What's the point, you're rambling again . .
I was wondering if I needed to resolve or bring out something else that I did or carry some negativity with. I remember way back with Sally getting the last angry kid out of me, who was harassed by his dad about playing catch. Course I wasn't even 5 yet and forgiving and releasing my dad, and his dad, and his dad was like the last thing I could find years ago when I did that. And then with doing the Breathing to release with Mike was nearly useless, nothing came out. I did fill out one form that Sunday night to release something, and it might be fun to work that one out, but I'm not sure it's really significant . . . . and it's certainly nothing violent or as far out as the explosives and such.

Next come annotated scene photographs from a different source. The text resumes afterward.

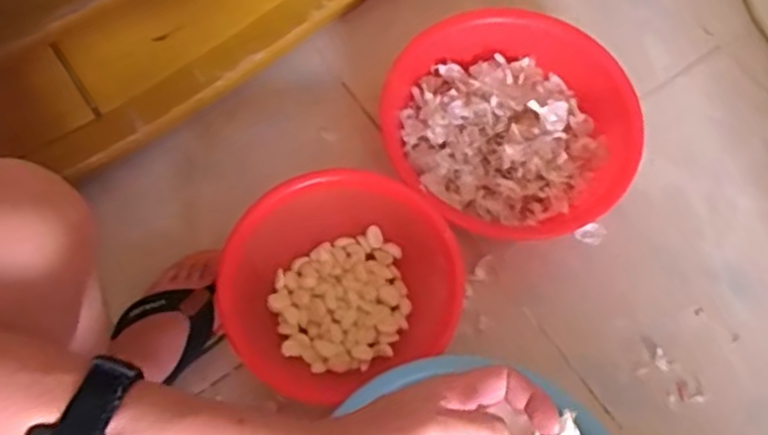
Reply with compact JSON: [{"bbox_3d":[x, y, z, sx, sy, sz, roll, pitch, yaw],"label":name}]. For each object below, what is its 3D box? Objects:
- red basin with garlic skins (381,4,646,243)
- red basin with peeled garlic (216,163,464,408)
[{"bbox_3d":[0.161,-0.111,0.916,0.298,0.096,0.305,1,67,-2],"label":"red basin with garlic skins"},{"bbox_3d":[-0.057,0.075,0.832,0.259,0.113,0.230,-23,70,-12],"label":"red basin with peeled garlic"}]

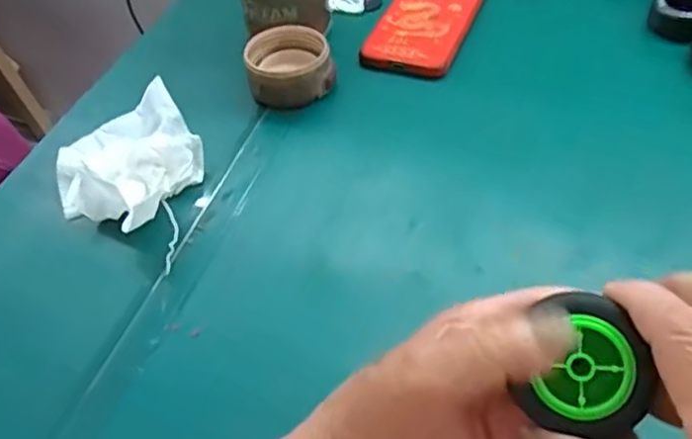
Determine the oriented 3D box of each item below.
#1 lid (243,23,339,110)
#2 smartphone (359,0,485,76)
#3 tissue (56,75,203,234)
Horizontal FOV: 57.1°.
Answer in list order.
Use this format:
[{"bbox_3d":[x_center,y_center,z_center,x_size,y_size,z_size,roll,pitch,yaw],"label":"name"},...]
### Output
[{"bbox_3d":[-0.044,-0.122,0.517,0.069,0.042,0.059,-14,49,-6],"label":"lid"},{"bbox_3d":[0.076,-0.185,0.573,0.077,0.010,0.160,16,52,19],"label":"smartphone"},{"bbox_3d":[-0.155,-0.047,0.461,0.106,0.035,0.115,20,54,22],"label":"tissue"}]

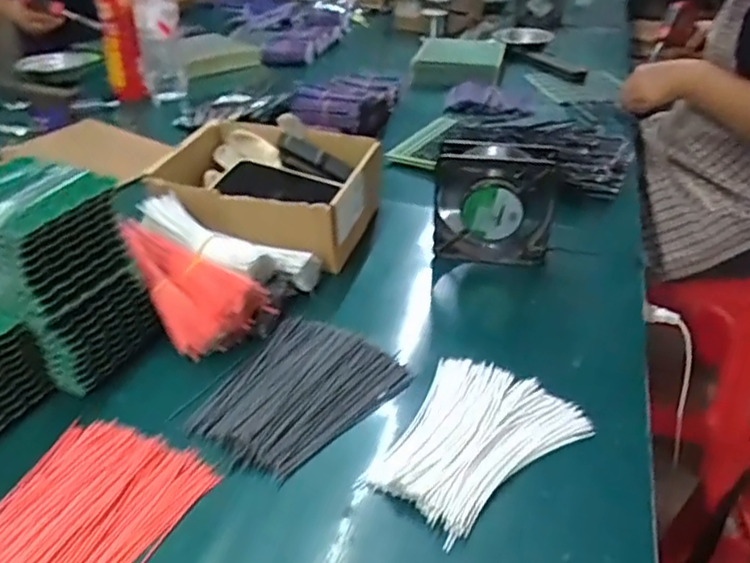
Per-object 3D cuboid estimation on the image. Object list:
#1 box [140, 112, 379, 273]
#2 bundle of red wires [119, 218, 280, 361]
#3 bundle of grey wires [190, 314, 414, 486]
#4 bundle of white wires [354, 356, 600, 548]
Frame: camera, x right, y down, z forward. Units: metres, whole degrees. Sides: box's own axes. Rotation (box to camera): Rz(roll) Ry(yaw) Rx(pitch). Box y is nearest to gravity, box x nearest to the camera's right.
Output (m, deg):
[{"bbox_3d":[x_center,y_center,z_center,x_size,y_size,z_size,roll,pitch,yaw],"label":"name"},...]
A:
[{"bbox_3d":[-0.113,-0.100,0.713,0.216,0.091,0.191,9,34,11],"label":"box"},{"bbox_3d":[-0.174,0.000,0.569,0.157,0.065,0.071,35,45,20],"label":"bundle of red wires"},{"bbox_3d":[-0.064,0.086,0.511,0.121,0.012,0.152,22,39,28],"label":"bundle of grey wires"},{"bbox_3d":[0.068,0.112,0.465,0.116,0.017,0.152,29,42,34],"label":"bundle of white wires"}]

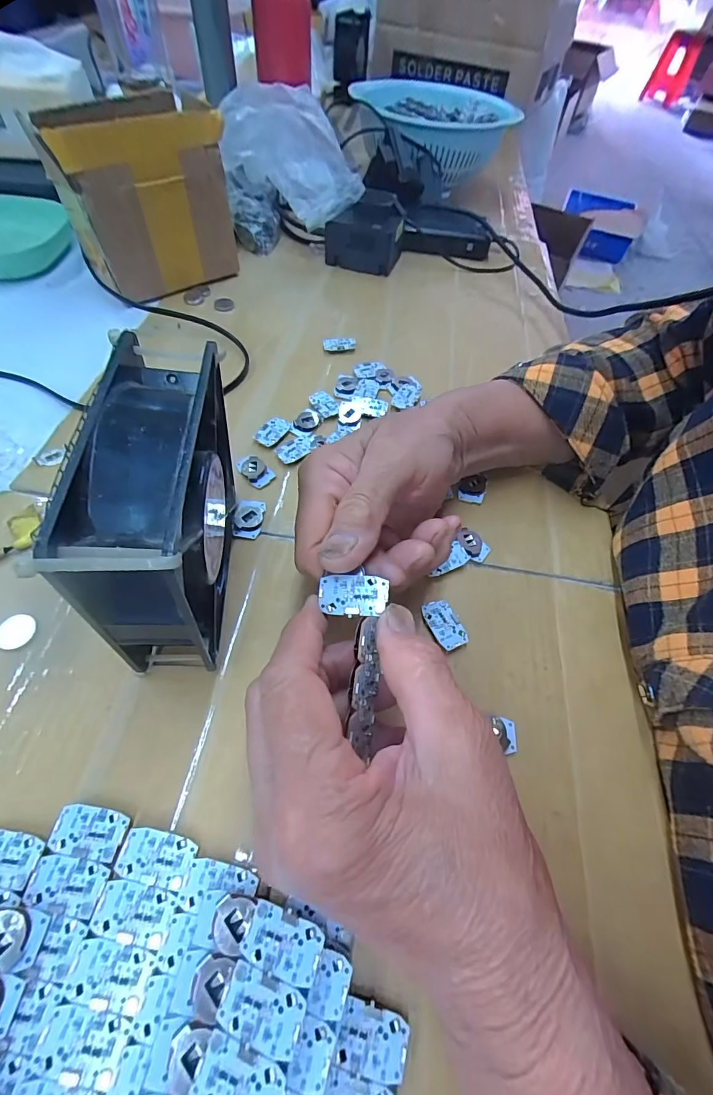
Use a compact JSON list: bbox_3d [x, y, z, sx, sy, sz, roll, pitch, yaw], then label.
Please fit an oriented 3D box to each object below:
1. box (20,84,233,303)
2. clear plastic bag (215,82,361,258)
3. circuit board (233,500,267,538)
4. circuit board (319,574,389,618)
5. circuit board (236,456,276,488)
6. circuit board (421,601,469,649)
[{"bbox_3d":[-0.192,-0.316,0.381,0.136,0.127,0.087,-28,64,-20],"label":"box"},{"bbox_3d":[-0.071,-0.408,0.455,0.140,0.128,0.095,1,58,-4],"label":"clear plastic bag"},{"bbox_3d":[-0.070,-0.019,0.273,0.018,0.006,0.027,3,58,-3],"label":"circuit board"},{"bbox_3d":[-0.001,0.021,0.180,0.030,0.005,0.017,3,58,-3],"label":"circuit board"},{"bbox_3d":[-0.072,-0.055,0.295,0.027,0.004,0.018,39,63,19],"label":"circuit board"},{"bbox_3d":[0.051,0.045,0.243,0.018,0.004,0.030,-16,60,-14],"label":"circuit board"}]

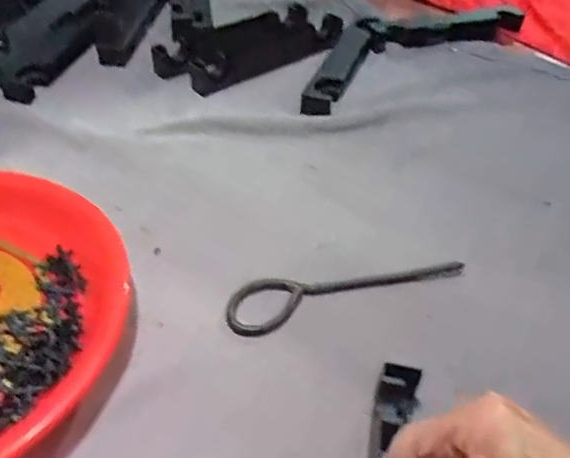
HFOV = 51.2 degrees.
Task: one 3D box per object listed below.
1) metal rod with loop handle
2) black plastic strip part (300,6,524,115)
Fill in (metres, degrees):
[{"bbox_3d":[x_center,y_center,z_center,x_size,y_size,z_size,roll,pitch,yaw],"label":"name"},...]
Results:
[{"bbox_3d":[0.043,0.039,0.431,0.178,0.007,0.040,-14,46,-18],"label":"metal rod with loop handle"},{"bbox_3d":[0.126,-0.211,0.671,0.331,0.021,0.105,-30,53,-29],"label":"black plastic strip part"}]

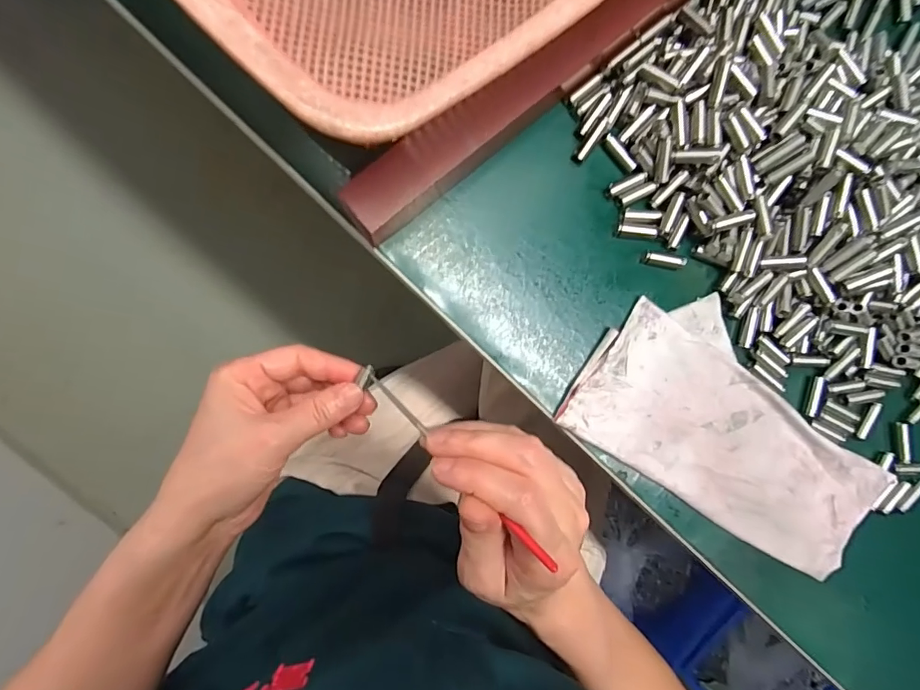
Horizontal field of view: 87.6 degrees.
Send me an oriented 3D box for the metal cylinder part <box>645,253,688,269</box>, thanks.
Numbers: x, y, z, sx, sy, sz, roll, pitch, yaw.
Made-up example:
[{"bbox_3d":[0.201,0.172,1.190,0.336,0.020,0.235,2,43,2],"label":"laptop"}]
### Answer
[{"bbox_3d":[0.119,-0.049,0.279,0.024,0.005,0.007,7,90,-7],"label":"metal cylinder part"}]

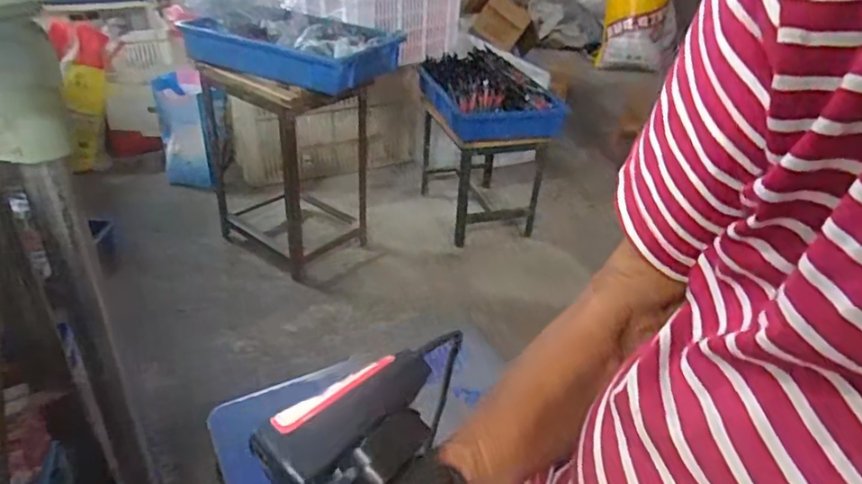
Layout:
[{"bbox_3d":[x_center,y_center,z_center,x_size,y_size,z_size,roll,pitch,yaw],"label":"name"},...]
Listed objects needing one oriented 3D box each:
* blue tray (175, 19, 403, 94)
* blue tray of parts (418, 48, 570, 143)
[{"bbox_3d":[-0.297,-0.443,1.334,0.395,0.095,0.303,17,34,21],"label":"blue tray"},{"bbox_3d":[0.145,-0.385,1.548,0.319,0.132,0.307,-10,34,-19],"label":"blue tray of parts"}]

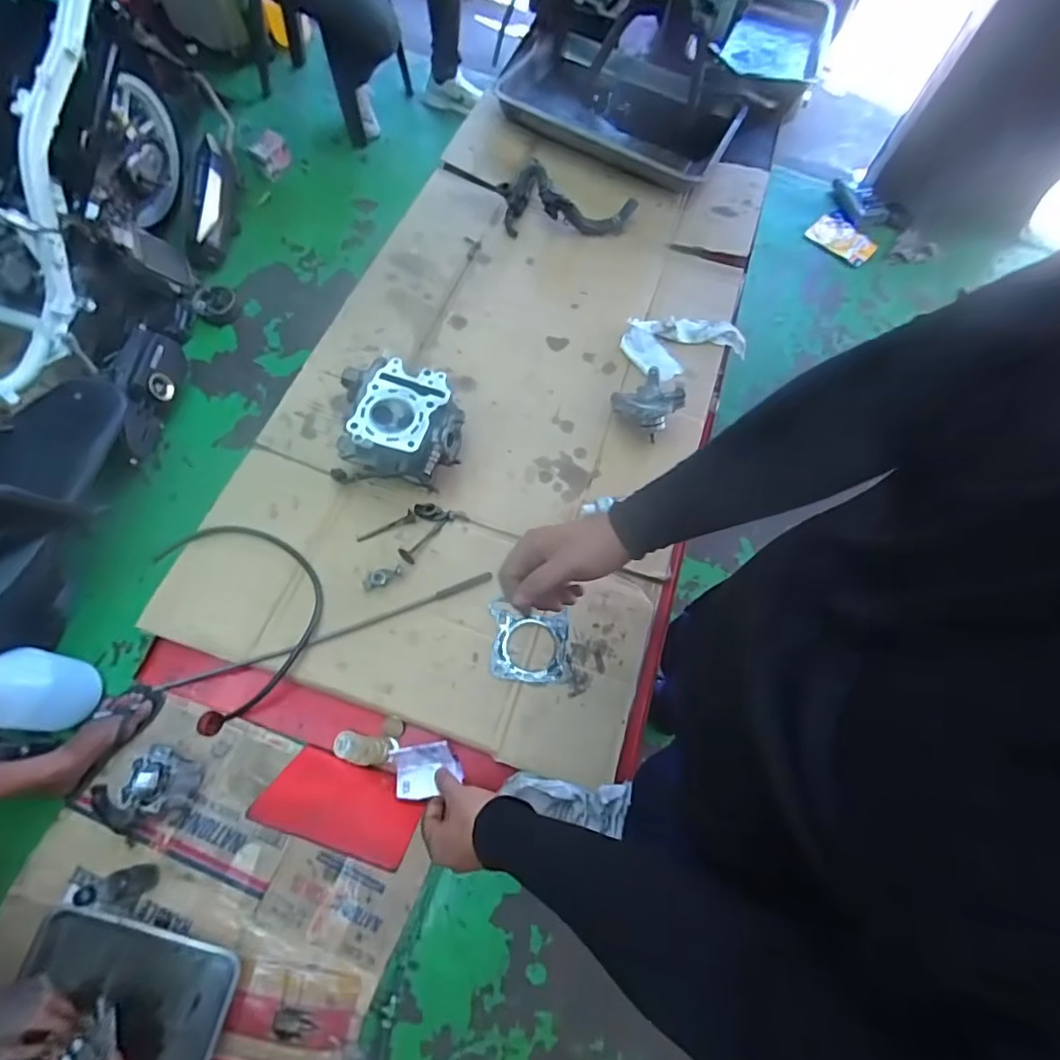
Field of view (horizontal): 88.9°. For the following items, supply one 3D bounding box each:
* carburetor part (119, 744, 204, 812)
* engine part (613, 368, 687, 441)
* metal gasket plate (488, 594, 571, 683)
[{"bbox_3d":[-0.773,0.526,1.142,0.117,0.117,0.130,7,67,-2],"label":"carburetor part"},{"bbox_3d":[0.175,-0.191,0.795,0.093,0.059,0.087,2,67,-4],"label":"engine part"},{"bbox_3d":[-0.001,0.139,0.679,0.096,0.006,0.099,2,68,-2],"label":"metal gasket plate"}]

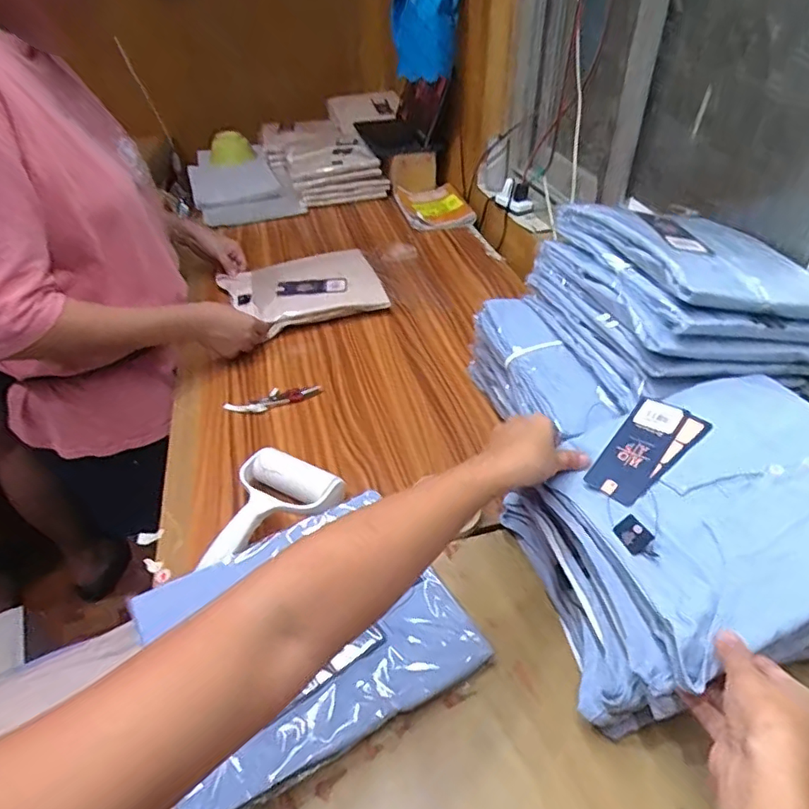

What does that make you feel now?
I guess I'm done with all that too. I'm sure I can still make some killer . . . oops . . . no pun intended . . . but I really have no need, desire or use. And so whenever I get a little flash about "OH do I know how to deal with this asshole" . . . into some vivid scenario of making him into dust; I really just brush it off as useless gibberish and move on. I never focus there, and never get into the emotions or desire associated with it. I guess revenge is about dead, grief, sorrow, worries. . . naa I still worry a bit, or some of these last inside me long enough to recognize the feelings. But it's certainly not stuff that stays very long. Hum, might want to explore this a bit more . . . hum, maybe I could do that with someone who really inspires powerful emotions in me . . . Hum, Maybe!

Funny I dropped in on Sharon today to chat. Wanted to ask her about some legal stuff, but she immediately asked about someone coming back. Hum, sorta something there, guess I need to talk about that too! No biggie. Oh and Michelle finally decided to go to Emery in Boston. Evidently the best school for it . . . whatever it is she's PhDing into . . . lol. . .

I Love You Dearest Loving Lord Jesus Christ. Thanks for your Love and Light Amen!